• Goal of the exercise: Could you output the listing that follows exactly, without its images?

◇ ◇ ◇ ◇ ◇ ◇ ◇

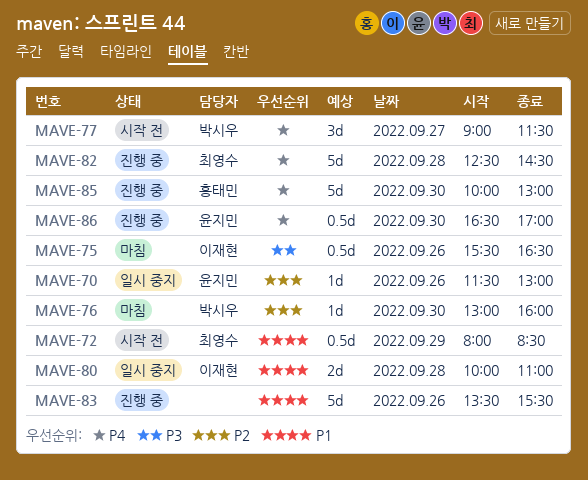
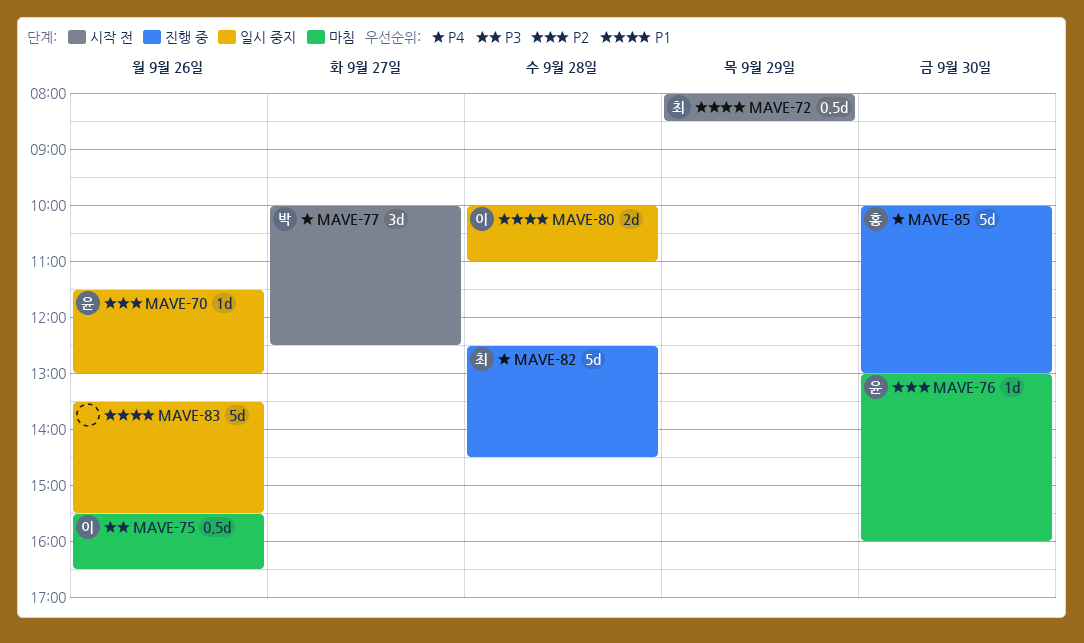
MAVE-76, owner: 박시우 -> 윤지민
MAVE-77, begins: 09:00 -> 10:00
MAVE-77, ends: 11:30 -> 12:30
MAVE-83, status: 진행 중 -> 일시 중지
MAVE-86: present -> none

◇ ◇ ◇ ◇ ◇ ◇ ◇

• Your solution:
MAVE-76, owner: 박시우 -> 윤지민
MAVE-77, begins: 09:00 -> 10:00
MAVE-77, ends: 11:30 -> 12:30
MAVE-83, status: 진행 중 -> 일시 중지
MAVE-86: present -> none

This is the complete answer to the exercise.